(Day 214) The evaluation of my MLOps zoomcamp project arrived - max points

Ivan Ivanov · August 2, 2024

Hello :) Today is Day 214!

A quick summary of today:

  • documenting the KB project data using arrow.app
  • small repo changes
  • ML zoomcamp announcement

I tried to find some graph documentation tool for the KB project. The most popular I could find is this arrows.app application where we can create sample nodes with edges between and add attributes with descriptions. I created the below pic using that app

image

Also I made some small changes to the repo:

image

the readme I added:

  • Docker - used to containarise and self-host the below services
  • Mlflow - used for easy model comparison during development. Can be improved by using cloud services (like GCP) for hosting, database and artifact store
  • Mage - used for pipeline orchestration of the model training and real-time inference pipelines. Can be improved by hosting mage on the cloud
  • Neo4j - used as a Graph database to store transaction data as nodes and edges. Can be improved by using Neo4j’s AuraDB (hosted on the cloud)
  • Kafka - used to ensure real-time transaction data processing
  • Grafana - used for real-time dashboard creating and monitoring. Can be improved by using Grafana’s cloud services
  • Streamlit - used to host a model dictionary showing models, evaluation metrics, and feature importance graphs

Terraform can be used to provide Infrastructure as Code (IaC) for services that can be hosted on the cloud

I also removed .env from gitignore just so that reproducers can clearly see the env variables used. At the moment there is no actual secret variables so it is fine.

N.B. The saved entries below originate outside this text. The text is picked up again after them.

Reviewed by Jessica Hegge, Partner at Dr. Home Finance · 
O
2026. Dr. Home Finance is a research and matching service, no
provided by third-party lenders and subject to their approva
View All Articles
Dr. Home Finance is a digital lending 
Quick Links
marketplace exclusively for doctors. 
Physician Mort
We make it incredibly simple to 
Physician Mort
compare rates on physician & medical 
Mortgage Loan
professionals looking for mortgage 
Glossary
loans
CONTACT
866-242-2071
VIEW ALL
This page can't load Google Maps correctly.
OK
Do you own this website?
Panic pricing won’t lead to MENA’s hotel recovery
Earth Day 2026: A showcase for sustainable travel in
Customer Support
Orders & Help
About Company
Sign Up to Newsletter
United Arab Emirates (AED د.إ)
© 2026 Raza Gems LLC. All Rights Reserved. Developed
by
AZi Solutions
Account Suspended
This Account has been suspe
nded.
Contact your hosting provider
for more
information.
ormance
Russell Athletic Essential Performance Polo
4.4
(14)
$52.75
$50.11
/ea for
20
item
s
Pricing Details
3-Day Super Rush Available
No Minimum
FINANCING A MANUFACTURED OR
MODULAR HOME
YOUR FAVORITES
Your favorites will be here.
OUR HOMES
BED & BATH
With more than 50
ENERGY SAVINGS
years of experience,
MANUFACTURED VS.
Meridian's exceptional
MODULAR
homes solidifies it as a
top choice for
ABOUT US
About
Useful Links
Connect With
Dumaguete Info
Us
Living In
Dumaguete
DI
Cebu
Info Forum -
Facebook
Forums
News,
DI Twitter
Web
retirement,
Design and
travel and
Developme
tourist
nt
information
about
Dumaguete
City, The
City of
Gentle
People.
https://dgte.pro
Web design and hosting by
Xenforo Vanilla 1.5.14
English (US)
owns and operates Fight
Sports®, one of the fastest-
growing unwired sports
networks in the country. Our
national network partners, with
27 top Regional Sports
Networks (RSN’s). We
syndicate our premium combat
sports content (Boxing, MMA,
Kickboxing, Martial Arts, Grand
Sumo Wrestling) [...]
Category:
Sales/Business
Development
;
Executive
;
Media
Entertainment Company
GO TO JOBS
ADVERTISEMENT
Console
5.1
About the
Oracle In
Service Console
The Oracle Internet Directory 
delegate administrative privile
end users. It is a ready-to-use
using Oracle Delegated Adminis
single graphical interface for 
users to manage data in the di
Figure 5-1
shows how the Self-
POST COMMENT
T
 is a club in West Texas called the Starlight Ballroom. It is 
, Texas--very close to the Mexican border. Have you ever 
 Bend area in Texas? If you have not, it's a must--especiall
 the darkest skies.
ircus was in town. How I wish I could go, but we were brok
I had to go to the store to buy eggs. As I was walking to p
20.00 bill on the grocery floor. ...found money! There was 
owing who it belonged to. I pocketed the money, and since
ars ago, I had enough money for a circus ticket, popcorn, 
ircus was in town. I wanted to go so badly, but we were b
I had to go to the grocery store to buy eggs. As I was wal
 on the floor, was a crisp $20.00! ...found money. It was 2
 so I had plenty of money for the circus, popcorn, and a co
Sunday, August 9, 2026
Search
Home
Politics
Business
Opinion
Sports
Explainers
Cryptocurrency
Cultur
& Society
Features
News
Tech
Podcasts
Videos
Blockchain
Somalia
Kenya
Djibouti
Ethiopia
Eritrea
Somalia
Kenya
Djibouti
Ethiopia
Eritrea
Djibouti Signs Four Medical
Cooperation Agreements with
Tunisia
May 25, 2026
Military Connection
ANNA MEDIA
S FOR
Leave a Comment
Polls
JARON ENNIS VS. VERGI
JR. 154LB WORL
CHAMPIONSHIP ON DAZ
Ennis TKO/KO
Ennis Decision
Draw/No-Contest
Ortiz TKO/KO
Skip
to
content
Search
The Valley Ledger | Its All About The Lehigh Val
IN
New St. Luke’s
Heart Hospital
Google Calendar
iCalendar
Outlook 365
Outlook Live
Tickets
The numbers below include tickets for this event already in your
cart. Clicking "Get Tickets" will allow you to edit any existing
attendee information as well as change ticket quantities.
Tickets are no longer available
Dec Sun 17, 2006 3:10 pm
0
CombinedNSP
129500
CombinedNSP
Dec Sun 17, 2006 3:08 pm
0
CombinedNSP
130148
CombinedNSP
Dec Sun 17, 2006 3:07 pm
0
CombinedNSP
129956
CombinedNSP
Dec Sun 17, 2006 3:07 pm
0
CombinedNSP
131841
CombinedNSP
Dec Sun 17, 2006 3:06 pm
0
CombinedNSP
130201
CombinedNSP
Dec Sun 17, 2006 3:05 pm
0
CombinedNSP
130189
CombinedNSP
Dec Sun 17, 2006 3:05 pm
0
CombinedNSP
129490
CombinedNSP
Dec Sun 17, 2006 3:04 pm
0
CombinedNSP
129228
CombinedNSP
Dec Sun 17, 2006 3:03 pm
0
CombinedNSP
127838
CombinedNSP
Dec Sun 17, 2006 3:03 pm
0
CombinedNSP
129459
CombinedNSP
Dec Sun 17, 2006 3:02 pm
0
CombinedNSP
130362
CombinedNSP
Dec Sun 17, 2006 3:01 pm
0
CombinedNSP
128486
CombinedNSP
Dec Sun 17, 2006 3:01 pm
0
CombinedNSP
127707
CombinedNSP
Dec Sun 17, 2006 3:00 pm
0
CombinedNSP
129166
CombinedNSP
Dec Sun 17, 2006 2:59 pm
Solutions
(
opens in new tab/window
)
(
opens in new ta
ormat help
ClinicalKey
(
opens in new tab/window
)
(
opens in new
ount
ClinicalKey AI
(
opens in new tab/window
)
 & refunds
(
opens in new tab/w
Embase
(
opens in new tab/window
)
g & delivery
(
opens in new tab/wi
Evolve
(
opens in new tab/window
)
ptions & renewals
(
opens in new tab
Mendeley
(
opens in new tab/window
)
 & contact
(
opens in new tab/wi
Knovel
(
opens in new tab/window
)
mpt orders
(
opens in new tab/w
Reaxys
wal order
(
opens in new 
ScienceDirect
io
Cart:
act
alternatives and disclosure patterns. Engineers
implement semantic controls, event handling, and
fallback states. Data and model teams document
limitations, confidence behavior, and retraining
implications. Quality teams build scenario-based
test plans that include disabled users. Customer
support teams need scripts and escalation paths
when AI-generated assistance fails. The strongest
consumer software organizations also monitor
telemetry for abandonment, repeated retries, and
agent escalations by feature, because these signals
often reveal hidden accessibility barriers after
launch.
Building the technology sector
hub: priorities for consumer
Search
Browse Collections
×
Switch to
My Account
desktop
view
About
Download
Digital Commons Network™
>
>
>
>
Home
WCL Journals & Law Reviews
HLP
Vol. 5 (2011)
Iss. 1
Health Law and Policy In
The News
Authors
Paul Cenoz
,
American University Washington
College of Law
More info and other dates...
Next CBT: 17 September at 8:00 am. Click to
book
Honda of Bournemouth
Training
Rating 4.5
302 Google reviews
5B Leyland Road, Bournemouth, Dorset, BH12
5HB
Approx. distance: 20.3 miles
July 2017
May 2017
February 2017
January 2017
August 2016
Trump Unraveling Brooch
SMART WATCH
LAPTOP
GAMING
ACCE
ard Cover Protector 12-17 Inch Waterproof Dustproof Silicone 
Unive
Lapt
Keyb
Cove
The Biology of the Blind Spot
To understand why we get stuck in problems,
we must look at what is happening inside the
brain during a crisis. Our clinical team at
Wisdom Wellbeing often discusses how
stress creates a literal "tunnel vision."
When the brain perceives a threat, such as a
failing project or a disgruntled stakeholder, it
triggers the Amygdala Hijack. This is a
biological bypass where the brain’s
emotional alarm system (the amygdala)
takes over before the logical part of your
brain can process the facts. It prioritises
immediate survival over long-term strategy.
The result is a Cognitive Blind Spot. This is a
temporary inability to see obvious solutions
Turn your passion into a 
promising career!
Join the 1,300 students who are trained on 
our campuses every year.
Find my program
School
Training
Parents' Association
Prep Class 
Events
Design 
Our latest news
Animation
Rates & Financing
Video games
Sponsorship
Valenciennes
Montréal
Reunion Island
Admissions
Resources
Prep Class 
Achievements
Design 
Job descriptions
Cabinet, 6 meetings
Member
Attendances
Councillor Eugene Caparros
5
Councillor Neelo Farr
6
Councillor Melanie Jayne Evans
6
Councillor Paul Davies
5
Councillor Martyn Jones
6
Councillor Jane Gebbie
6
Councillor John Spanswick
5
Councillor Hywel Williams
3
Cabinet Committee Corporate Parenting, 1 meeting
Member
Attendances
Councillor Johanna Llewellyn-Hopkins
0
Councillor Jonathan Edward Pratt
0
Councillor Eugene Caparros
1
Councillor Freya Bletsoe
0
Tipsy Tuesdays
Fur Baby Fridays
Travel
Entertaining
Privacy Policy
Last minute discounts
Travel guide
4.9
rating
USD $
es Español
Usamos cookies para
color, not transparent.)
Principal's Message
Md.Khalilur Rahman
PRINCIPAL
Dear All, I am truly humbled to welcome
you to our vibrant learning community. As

A task I added to my TODOs is to figure out how to setup the neo4j db connection on grafana startup. I saw I could use a grafana.ini file, but I will figure out this tomorrow.

On another note, today the evaluation of my MLOps zoomcamp project came back.

I got 32, which I believe is the max. The points are given for: describing the problem, usage of cloud services, mlflow and exp. tracking, orchestration, model deployment, monitoring, reproducability and best practices.

The certificate is not issued yet, but I will share it when it is sent.

Today I saw that Alexey Grigorev, the creator of the DataTalksClub, announced the next cohort for their ML zoomcamp. It will cover the below:

image image

I might sign up to see if I can learn something new, and keep my skills sharp ^^

That is all for today!

See you tomorrow :)